[Records for this task — start]

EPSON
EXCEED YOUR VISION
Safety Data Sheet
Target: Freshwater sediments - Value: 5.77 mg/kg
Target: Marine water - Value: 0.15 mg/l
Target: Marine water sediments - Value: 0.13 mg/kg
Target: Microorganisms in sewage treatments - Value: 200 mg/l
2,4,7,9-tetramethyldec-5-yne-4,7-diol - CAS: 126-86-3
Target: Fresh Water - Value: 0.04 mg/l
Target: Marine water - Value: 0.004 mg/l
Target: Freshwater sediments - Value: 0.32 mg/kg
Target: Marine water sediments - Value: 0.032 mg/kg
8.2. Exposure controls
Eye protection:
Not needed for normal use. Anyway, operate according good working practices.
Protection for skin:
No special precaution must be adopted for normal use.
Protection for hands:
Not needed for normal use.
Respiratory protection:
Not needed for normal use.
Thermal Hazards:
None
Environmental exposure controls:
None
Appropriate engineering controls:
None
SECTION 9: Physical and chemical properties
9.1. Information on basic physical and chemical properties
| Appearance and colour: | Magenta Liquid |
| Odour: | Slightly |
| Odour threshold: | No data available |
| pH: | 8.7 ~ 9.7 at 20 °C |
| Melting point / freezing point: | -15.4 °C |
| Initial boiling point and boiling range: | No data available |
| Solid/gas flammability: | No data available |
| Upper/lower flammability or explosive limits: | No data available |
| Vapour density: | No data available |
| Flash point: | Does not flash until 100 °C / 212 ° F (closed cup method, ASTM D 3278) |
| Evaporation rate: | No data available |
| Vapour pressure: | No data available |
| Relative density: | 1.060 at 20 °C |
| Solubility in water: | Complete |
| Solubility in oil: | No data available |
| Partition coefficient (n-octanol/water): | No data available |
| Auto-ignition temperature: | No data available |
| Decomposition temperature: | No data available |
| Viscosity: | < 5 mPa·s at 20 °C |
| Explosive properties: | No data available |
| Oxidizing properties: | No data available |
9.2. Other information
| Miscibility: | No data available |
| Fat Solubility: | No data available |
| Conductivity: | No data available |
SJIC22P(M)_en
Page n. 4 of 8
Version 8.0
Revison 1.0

[Records for this task — finish]
[Records for this task — start]

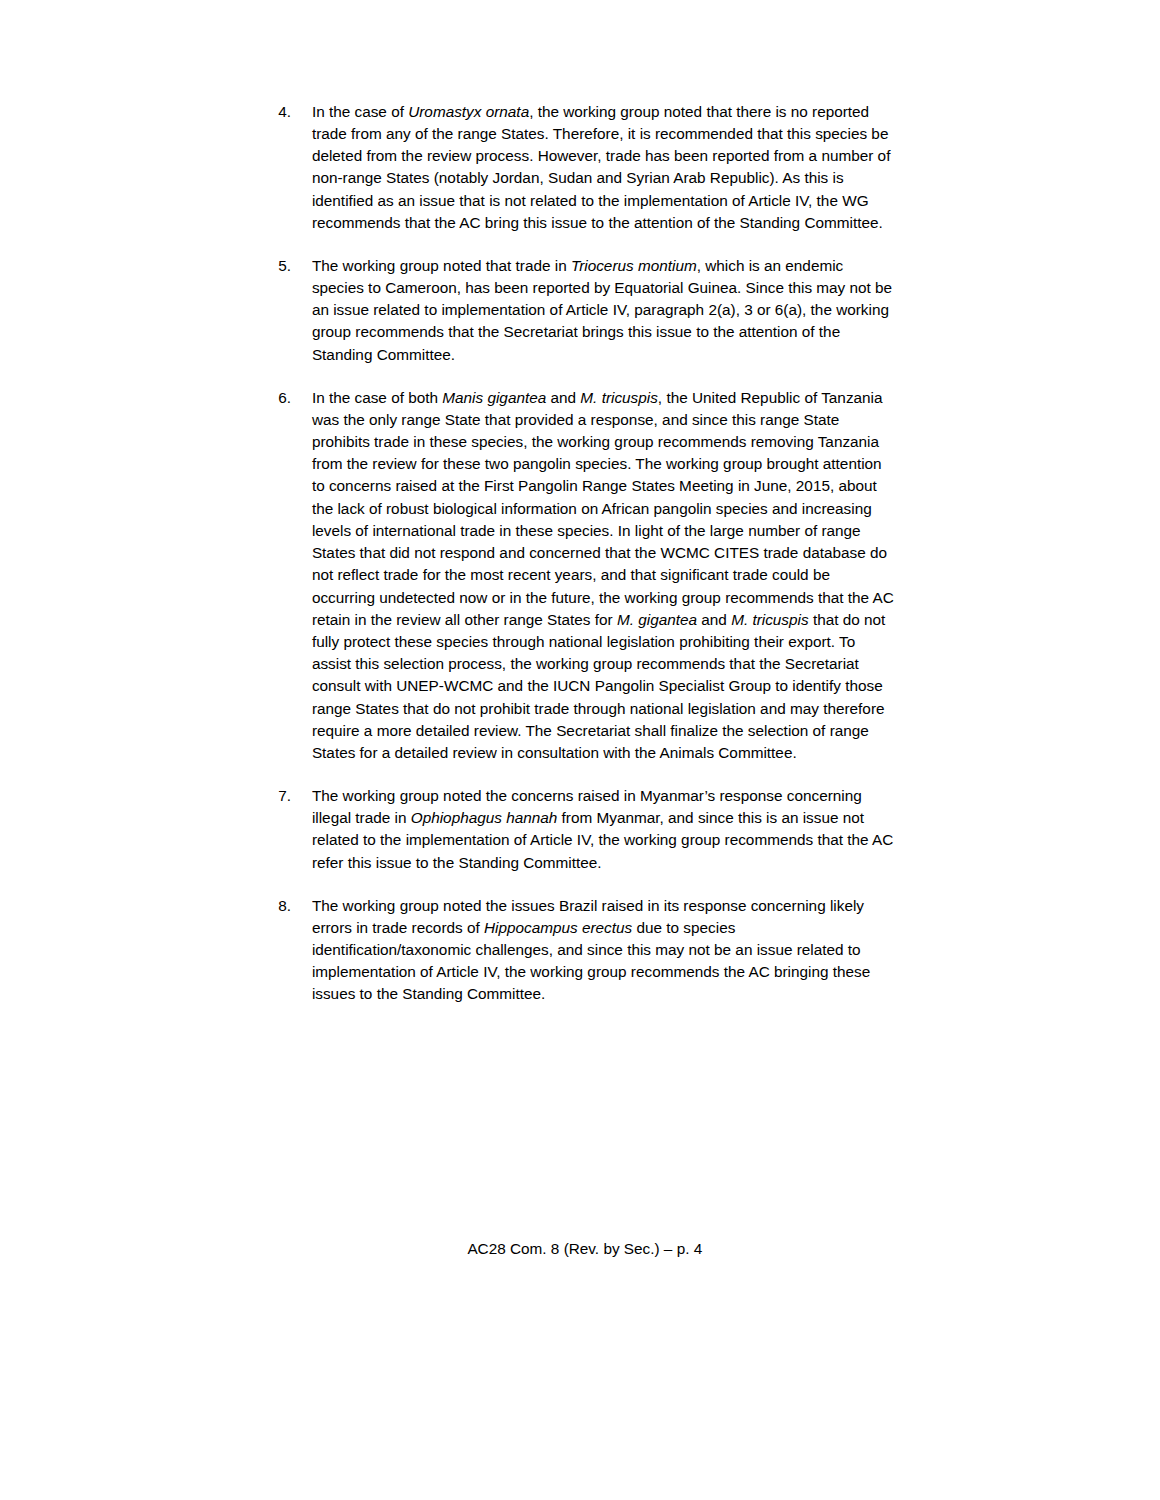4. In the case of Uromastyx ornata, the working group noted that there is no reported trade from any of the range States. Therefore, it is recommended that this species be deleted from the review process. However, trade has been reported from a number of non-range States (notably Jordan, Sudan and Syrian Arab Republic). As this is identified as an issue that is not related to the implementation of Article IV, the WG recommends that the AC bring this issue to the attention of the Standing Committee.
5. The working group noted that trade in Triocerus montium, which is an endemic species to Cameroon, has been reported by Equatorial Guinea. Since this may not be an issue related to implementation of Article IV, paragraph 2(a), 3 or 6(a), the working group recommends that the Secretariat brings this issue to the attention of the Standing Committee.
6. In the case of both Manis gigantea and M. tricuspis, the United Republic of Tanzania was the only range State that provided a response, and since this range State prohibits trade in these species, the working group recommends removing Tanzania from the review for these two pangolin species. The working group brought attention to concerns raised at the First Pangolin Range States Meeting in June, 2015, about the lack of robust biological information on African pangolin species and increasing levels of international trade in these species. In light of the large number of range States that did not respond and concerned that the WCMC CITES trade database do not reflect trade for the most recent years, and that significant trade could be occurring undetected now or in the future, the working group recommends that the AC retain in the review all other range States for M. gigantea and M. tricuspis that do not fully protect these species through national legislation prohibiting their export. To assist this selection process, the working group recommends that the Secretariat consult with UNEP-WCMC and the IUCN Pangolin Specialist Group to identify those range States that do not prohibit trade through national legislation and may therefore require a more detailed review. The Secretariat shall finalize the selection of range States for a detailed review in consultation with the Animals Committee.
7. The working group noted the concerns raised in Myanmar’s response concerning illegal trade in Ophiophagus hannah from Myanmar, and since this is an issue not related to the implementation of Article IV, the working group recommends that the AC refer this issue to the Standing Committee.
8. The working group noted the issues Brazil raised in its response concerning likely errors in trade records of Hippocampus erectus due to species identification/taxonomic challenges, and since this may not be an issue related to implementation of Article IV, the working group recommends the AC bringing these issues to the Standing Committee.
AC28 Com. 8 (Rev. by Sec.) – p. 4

[Records for this task — finish]
[Records for this task — start]

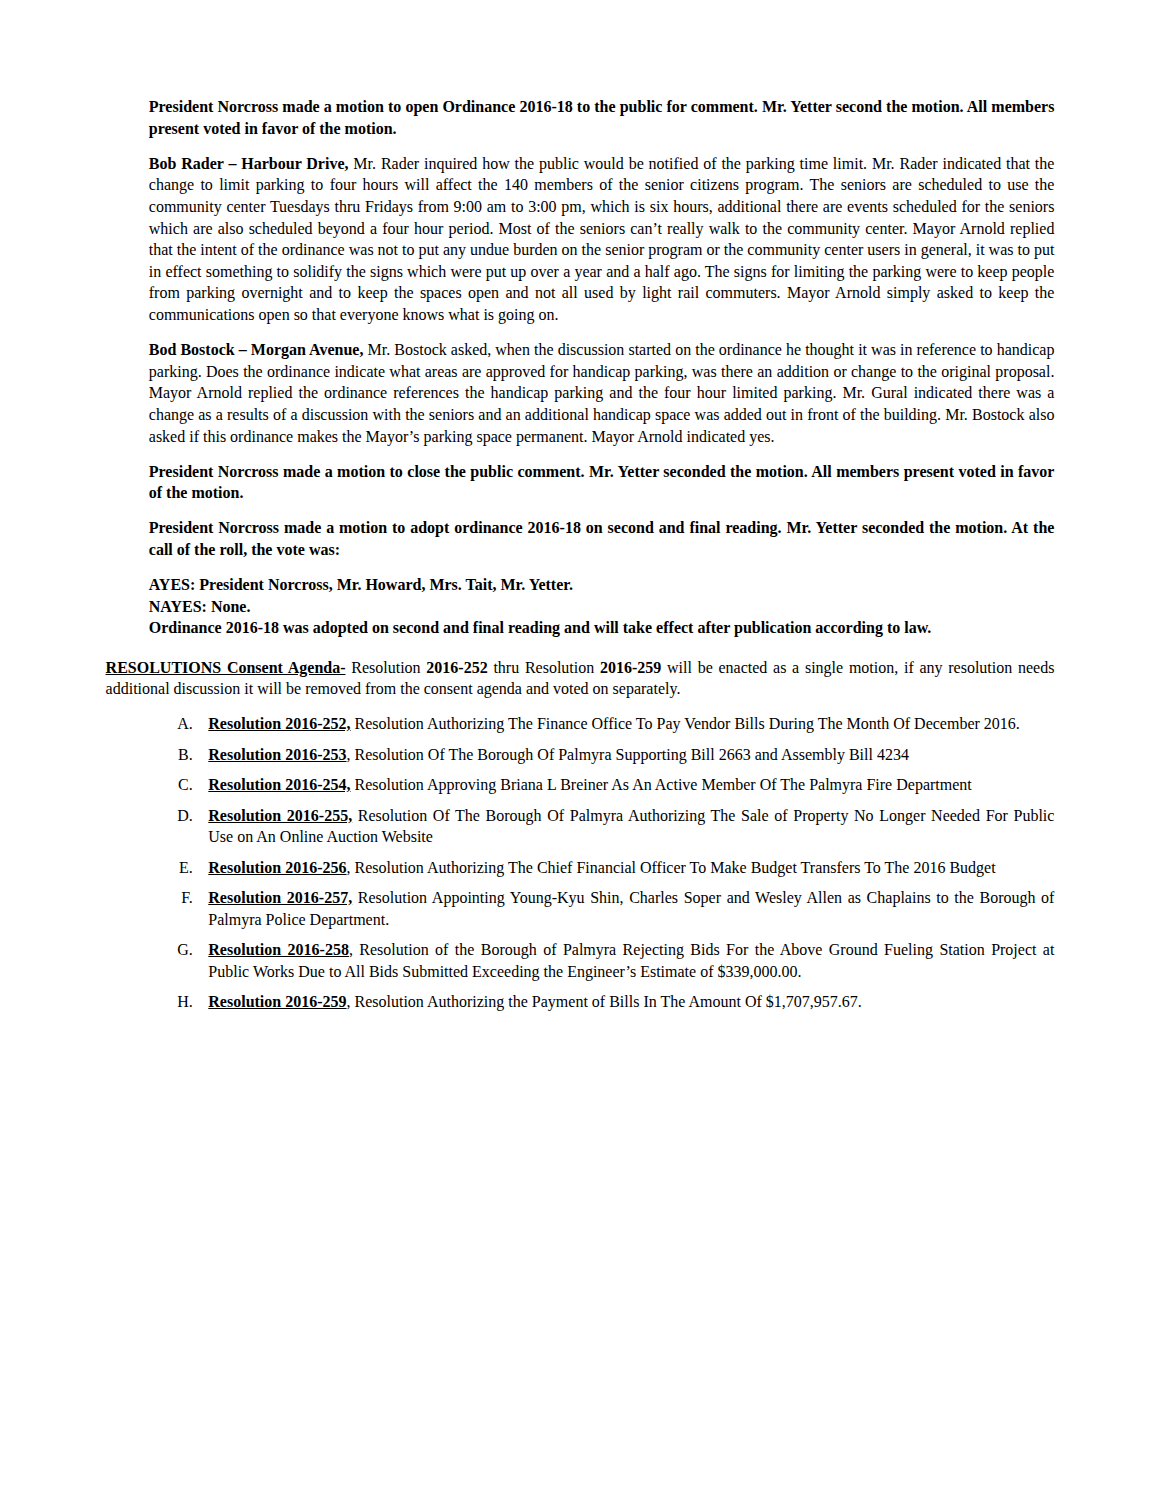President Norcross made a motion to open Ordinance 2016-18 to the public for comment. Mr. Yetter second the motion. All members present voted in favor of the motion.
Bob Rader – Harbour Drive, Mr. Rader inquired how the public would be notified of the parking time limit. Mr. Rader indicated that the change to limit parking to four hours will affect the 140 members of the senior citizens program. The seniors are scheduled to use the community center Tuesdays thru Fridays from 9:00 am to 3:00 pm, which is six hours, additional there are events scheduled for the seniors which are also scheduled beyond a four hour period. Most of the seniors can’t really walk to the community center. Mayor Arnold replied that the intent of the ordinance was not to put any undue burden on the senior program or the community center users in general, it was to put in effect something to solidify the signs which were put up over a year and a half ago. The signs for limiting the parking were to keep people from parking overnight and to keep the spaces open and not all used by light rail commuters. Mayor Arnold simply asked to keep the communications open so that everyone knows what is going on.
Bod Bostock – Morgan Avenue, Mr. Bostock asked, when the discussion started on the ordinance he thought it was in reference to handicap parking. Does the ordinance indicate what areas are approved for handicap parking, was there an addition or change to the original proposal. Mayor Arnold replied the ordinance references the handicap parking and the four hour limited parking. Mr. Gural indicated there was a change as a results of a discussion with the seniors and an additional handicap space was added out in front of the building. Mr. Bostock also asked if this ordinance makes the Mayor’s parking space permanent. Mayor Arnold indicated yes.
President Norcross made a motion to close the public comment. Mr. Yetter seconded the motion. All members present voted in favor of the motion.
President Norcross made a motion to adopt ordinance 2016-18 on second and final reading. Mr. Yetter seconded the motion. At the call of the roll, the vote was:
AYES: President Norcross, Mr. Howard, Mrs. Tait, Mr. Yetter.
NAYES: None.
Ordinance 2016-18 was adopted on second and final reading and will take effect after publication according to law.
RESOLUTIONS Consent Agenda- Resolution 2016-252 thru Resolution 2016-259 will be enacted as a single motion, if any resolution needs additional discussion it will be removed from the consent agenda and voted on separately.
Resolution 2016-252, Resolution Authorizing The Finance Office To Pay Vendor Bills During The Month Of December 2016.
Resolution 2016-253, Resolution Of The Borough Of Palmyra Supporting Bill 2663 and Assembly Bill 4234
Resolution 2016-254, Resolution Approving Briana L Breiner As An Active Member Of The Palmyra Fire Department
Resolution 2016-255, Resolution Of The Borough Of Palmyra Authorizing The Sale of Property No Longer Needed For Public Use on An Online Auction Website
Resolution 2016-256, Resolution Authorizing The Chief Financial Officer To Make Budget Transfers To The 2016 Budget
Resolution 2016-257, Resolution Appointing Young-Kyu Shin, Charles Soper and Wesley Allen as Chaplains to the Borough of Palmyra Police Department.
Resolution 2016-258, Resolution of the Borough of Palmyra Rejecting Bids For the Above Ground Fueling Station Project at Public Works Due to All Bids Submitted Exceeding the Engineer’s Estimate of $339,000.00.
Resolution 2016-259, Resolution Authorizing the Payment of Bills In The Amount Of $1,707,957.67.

[Records for this task — finish]

--- Exercise ---
From the data above, return every line from the line that has "oil: | No data available |" up to and including the line that has "Explosive properties: | No data available |", exactly.

--- Response area ---
| Solubility in oil: | No data available |
| Partition coefficient (n-octanol/water): | No data available |
| Auto-ignition temperature: | No data available |
| Decomposition temperature: | No data available |
| Viscosity: | < 5 mPa·s at 20 °C |
| Explosive properties: | No data available |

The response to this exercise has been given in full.